*TEXT PASSAGE*.
:::::
There are consequential ancillary orders sought by Ms Judd and Mr Switalski. Firstly, they want an order, which perhaps is not strictly necessary but it is as well to have the court’s approbation of the step which is proposed, namely that the applicant’s solicitors cease to act as solicitors on the record and so I am happy to make that order in the terms of the draft, para.11. I also make, should it be needed, an order granting those solicitors, as one of their final acts, permission to disclose documents, pleadings, statements in these proceedings to the solicitors for their insurers, and additionally to disclose the general civil restraint order, the order made today, and the order under the Protection from Harassment Act made in October 2019 to the Metropolitan Police. Those are my rulings.
L A T E R
The applicant applies for costs and has produced a schedule in the appropriate form, which has been served on Captain Wilmot. It totals £16,301 including VAT. Of that there are disbursements of court fee of a small amount and counsel’s fees of £2,000 plus VAT. The solicitors’ costs are broken into two parts. First is the period from 24 July to 4 October 2021, totalling £8,330, to which VAT must be added. The second is the period from 5 October 2021 to a few days after today to enable implementation, totalling £3,150.
Looking at the first period of 24 July 2021 to 4 October 2021, the activity in question includes principally emails in and out dealing with the emails from Mr Wilmot, which I have described in my principal judgment, and the preparation of the application for the court. I put it to Mr Switalski that if Mr Wilmot had experienced some kind of Damascene moment and had become the acme of reasonableness and had been asked perhaps in late July if he would in the light of the looming end of the restraint order agree to its extension for two years and had agreed to it, then the costs that would have been incurred by Thomson, Snell & Passmore would have been minimal but there would have been some, which surely they should not recover now.
The problem with that argument is that although it is logically pure, it disregards the character and disposition of Mr Wilmot and is completely unreal because there is not the slightest possibility that Mr Wilmot would have agreed consensually and reasonably to an extension of the CRO had he been asked in July. So while I thought initially that I might make a discount to the sum claimed in part A, £8,330, to reflect that factor, I do not do so.
:::::
*ENTRIES PROVIDED*.
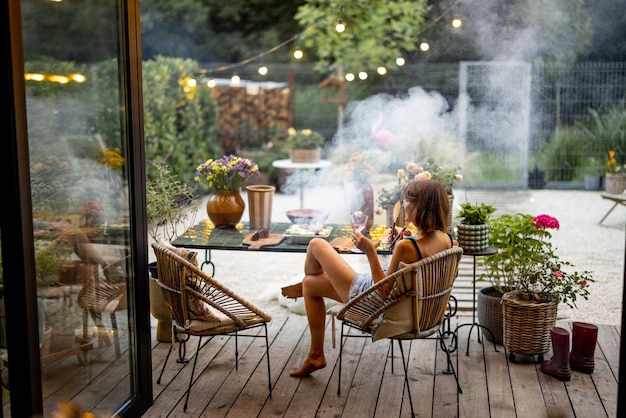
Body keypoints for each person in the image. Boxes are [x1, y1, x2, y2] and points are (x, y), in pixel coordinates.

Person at [281, 179, 455, 377]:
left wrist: (370, 251)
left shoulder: (406, 247)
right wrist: (408, 239)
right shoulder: (445, 238)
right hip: (408, 304)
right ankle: (315, 354)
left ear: (419, 207)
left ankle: (304, 286)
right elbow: (410, 266)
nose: (403, 204)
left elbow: (382, 291)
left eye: (407, 200)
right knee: (311, 285)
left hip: (374, 301)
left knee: (316, 244)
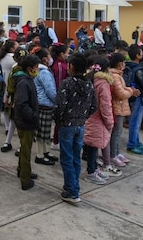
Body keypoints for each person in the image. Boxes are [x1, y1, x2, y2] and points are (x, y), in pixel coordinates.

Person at [53, 53, 96, 204]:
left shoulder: (67, 83)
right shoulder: (89, 84)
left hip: (67, 125)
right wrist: (83, 118)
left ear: (71, 66)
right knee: (76, 157)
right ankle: (73, 185)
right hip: (80, 125)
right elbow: (93, 106)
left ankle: (72, 191)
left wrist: (58, 120)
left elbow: (60, 105)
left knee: (66, 158)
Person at [12, 54, 42, 191]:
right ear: (30, 69)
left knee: (25, 147)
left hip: (25, 120)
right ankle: (25, 179)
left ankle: (23, 170)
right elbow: (22, 104)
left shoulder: (27, 80)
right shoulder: (24, 82)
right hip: (26, 121)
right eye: (36, 67)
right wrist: (33, 116)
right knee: (26, 150)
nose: (37, 70)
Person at [84, 56, 115, 183]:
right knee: (93, 147)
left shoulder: (90, 79)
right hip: (98, 119)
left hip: (89, 117)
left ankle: (93, 169)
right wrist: (110, 122)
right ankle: (91, 172)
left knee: (92, 147)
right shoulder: (103, 84)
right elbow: (105, 105)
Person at [107, 53, 134, 170]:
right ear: (119, 64)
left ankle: (116, 152)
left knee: (118, 133)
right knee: (115, 133)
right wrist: (131, 91)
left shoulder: (118, 75)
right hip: (117, 107)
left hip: (120, 107)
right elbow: (121, 93)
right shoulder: (115, 76)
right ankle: (113, 154)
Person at [124, 45, 143, 155]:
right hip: (138, 97)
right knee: (135, 122)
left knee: (134, 121)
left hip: (129, 96)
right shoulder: (139, 69)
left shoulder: (126, 66)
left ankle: (136, 141)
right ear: (137, 55)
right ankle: (132, 144)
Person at [32, 49, 58, 165]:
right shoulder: (44, 72)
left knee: (43, 132)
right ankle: (39, 155)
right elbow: (50, 90)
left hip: (41, 104)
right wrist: (57, 100)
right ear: (44, 59)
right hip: (44, 104)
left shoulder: (39, 70)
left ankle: (45, 151)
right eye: (49, 56)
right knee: (42, 133)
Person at [0, 41, 19, 152]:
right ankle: (9, 129)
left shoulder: (1, 57)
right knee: (12, 111)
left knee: (5, 109)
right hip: (11, 87)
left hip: (3, 85)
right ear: (12, 48)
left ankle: (7, 128)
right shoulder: (12, 59)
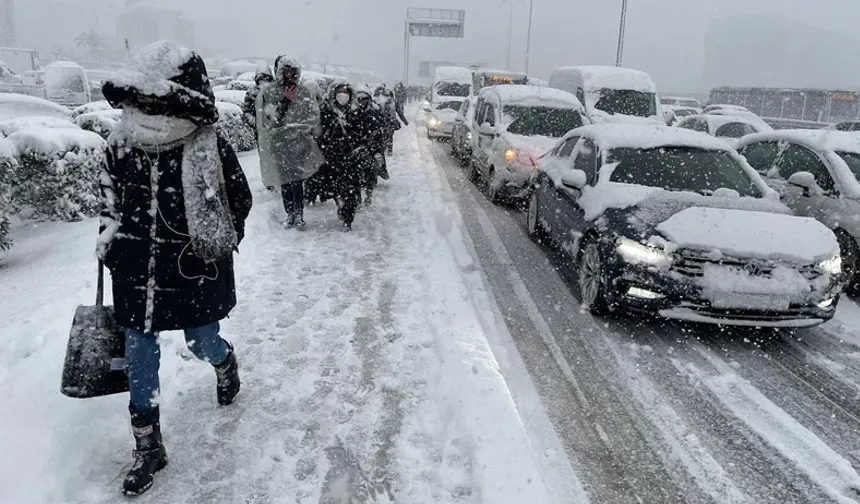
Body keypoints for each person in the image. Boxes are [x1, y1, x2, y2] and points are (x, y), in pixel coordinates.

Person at [98, 40, 253, 497]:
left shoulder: (207, 144)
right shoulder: (121, 142)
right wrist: (111, 242)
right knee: (139, 350)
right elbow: (108, 201)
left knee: (200, 340)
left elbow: (237, 201)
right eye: (140, 98)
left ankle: (225, 362)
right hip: (134, 267)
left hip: (191, 267)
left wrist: (213, 245)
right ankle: (147, 446)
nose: (145, 106)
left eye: (155, 98)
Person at [256, 56, 324, 228]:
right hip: (279, 143)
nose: (289, 75)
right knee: (285, 180)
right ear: (280, 72)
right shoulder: (270, 92)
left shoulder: (304, 92)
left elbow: (312, 115)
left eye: (292, 71)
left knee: (297, 180)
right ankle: (290, 213)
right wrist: (285, 101)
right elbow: (270, 119)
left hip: (299, 143)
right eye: (285, 71)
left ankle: (298, 213)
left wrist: (304, 129)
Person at [318, 81, 361, 230]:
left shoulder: (355, 112)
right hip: (333, 157)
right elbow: (320, 133)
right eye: (340, 91)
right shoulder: (326, 111)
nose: (343, 95)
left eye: (345, 92)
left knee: (351, 189)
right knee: (336, 188)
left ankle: (348, 218)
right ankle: (341, 206)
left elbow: (361, 133)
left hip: (352, 157)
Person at [350, 86, 387, 206]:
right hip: (356, 147)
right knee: (354, 174)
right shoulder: (352, 113)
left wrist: (374, 144)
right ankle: (357, 199)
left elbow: (381, 128)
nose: (362, 101)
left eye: (364, 98)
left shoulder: (375, 112)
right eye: (359, 98)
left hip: (372, 147)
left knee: (371, 170)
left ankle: (369, 193)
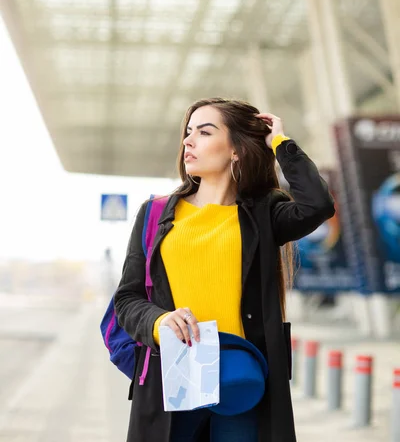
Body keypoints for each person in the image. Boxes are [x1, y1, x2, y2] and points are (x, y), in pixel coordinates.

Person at [114, 97, 335, 442]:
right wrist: (159, 322)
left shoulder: (263, 214)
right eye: (188, 133)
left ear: (236, 150)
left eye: (204, 132)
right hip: (173, 377)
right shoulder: (154, 214)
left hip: (240, 379)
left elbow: (317, 205)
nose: (188, 141)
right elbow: (127, 299)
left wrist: (280, 143)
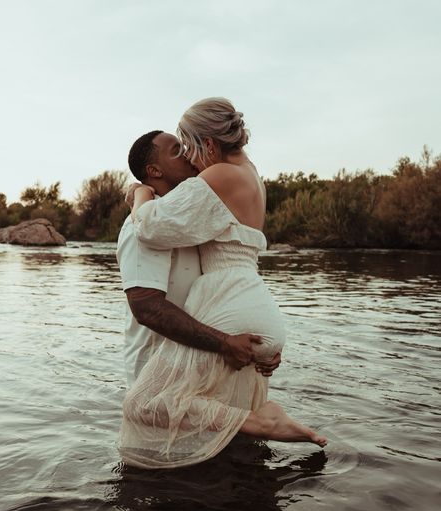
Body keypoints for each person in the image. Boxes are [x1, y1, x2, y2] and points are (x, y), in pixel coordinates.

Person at [120, 97, 327, 468]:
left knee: (141, 404)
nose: (189, 157)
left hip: (227, 304)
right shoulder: (251, 175)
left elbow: (150, 226)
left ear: (210, 145)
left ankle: (260, 422)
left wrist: (139, 193)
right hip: (253, 303)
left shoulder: (219, 177)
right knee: (229, 454)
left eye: (189, 147)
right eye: (177, 150)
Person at [117, 130, 282, 388]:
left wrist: (260, 342)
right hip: (156, 377)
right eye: (176, 151)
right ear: (155, 171)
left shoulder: (195, 220)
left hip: (203, 373)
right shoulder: (139, 228)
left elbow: (229, 281)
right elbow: (146, 308)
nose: (187, 153)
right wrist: (224, 343)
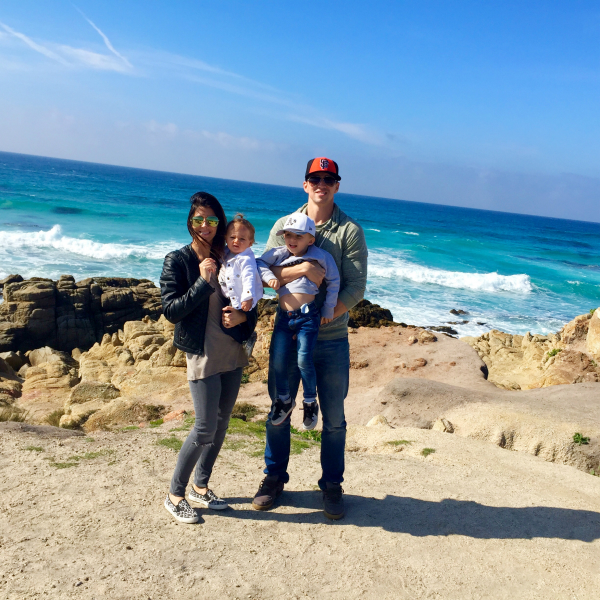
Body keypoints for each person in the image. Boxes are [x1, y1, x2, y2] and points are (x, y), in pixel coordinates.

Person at [252, 157, 368, 520]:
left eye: (328, 179)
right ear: (305, 184)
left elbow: (355, 287)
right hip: (287, 330)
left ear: (337, 185)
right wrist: (302, 268)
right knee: (279, 409)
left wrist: (322, 317)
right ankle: (274, 478)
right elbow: (262, 272)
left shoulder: (349, 231)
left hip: (330, 339)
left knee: (334, 418)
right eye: (315, 178)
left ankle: (332, 486)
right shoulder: (284, 225)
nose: (321, 183)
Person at [160, 192, 257, 524]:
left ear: (220, 223)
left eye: (212, 220)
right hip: (201, 353)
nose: (205, 226)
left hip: (231, 350)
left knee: (222, 424)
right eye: (199, 219)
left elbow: (250, 299)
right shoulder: (179, 260)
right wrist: (203, 281)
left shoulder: (230, 254)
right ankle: (175, 494)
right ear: (190, 221)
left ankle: (200, 487)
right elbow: (171, 310)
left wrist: (246, 319)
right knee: (203, 427)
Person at [256, 212, 340, 431]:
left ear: (311, 240)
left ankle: (310, 401)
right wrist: (270, 278)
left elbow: (333, 281)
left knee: (304, 360)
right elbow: (258, 264)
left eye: (298, 236)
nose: (292, 240)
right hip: (284, 318)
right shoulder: (279, 253)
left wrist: (329, 307)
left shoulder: (321, 256)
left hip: (308, 316)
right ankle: (284, 399)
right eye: (288, 235)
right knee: (278, 361)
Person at [218, 213, 263, 312]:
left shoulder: (246, 259)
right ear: (226, 238)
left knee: (232, 322)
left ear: (250, 243)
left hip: (239, 299)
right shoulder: (226, 251)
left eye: (242, 239)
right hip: (226, 295)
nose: (236, 241)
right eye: (232, 237)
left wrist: (247, 297)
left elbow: (249, 277)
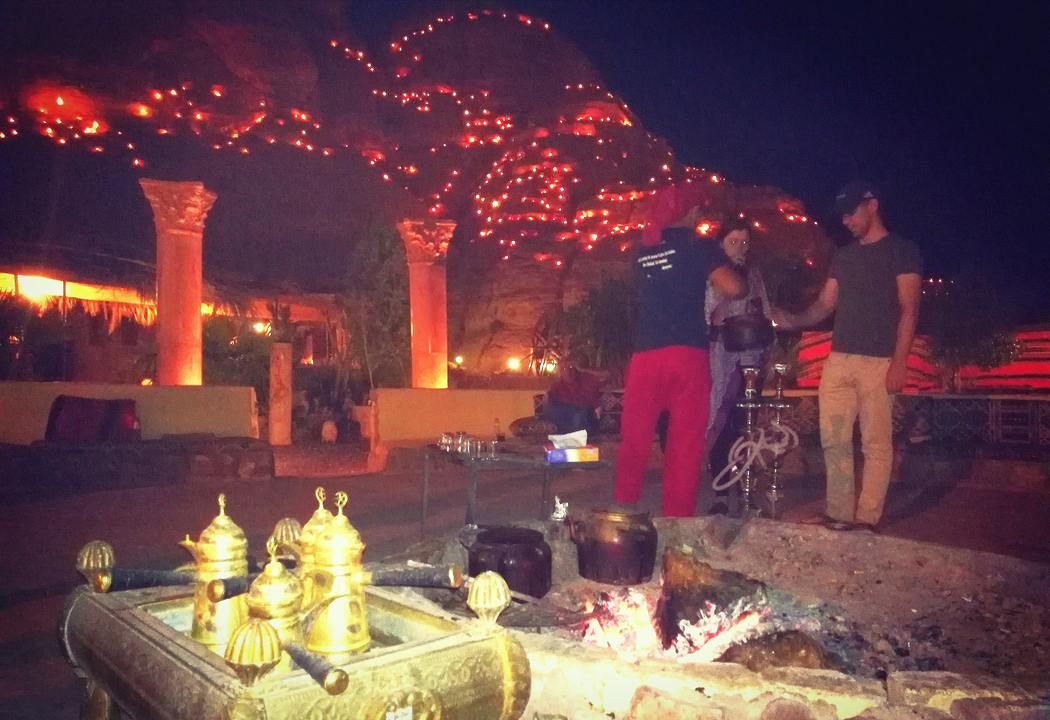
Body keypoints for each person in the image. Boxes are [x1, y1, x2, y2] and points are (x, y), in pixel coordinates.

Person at [771, 181, 921, 532]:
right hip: (839, 360)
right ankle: (839, 513)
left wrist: (900, 362)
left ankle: (867, 518)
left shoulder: (903, 250)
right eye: (842, 215)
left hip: (879, 361)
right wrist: (793, 319)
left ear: (872, 205)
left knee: (875, 443)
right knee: (834, 438)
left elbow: (909, 310)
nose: (846, 221)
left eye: (851, 212)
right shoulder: (844, 256)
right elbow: (825, 304)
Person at [614, 183, 745, 517]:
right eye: (697, 209)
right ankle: (677, 520)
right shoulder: (701, 246)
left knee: (635, 437)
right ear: (686, 212)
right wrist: (732, 267)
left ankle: (622, 513)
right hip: (688, 354)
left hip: (646, 354)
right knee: (685, 442)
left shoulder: (642, 250)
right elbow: (732, 287)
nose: (700, 215)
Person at [702, 215, 773, 514]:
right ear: (721, 244)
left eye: (744, 242)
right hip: (721, 352)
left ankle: (745, 491)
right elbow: (704, 313)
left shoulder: (754, 275)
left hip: (751, 354)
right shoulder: (713, 274)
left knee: (746, 422)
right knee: (721, 419)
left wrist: (771, 344)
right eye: (733, 242)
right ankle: (720, 493)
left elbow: (765, 311)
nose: (740, 247)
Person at [545, 361, 603, 437]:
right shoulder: (557, 386)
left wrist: (583, 369)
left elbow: (606, 375)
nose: (569, 372)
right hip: (566, 416)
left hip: (583, 415)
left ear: (576, 370)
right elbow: (549, 405)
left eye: (571, 368)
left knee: (579, 415)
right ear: (561, 372)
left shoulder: (586, 382)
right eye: (565, 369)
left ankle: (572, 439)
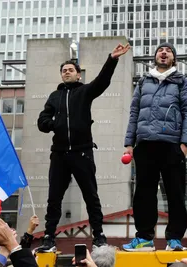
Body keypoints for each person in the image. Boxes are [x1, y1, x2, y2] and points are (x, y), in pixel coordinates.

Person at [37, 43, 131, 251]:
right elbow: (42, 122)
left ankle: (98, 237)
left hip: (82, 151)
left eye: (70, 70)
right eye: (64, 71)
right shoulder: (55, 97)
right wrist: (56, 124)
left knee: (91, 195)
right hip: (59, 154)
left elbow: (102, 81)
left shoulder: (85, 92)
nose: (67, 72)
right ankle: (49, 238)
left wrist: (112, 59)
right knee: (54, 198)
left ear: (78, 75)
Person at [123, 42, 187, 251]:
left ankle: (174, 239)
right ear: (155, 57)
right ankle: (144, 237)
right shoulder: (143, 83)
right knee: (144, 193)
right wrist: (129, 143)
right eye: (160, 51)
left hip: (172, 145)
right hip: (145, 144)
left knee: (175, 193)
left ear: (173, 59)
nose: (164, 53)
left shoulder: (183, 83)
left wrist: (184, 143)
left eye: (169, 51)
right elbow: (134, 113)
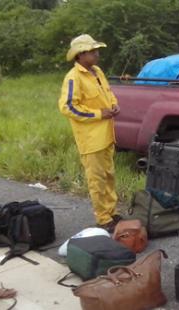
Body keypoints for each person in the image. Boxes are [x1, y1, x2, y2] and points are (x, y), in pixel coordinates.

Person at [58, 34, 121, 232]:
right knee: (97, 179)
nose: (97, 54)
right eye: (92, 51)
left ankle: (111, 212)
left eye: (96, 50)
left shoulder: (97, 71)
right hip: (91, 139)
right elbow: (68, 107)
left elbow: (108, 92)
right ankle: (103, 218)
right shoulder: (73, 78)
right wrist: (98, 113)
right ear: (80, 54)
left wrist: (114, 105)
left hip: (107, 135)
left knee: (109, 176)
:::::
*TASKS TO COMPLETE*.
1. Answer each question from the court ruling.
(a) What total, including VAT, does the applicant's costs schedule show?
(b) When was the order under the Protection from Harassment Act made?
(c) What sum in part A did the judge at first think of discounting?
2. Give each distinct sum of money in pounds that appears in the court ruling.

*EXPECTED RESPONSES*.
1.
(a) £16,301
(b) October 2019
(c) £8,330

2.
£16,301
£2,000
£8,330
£3,150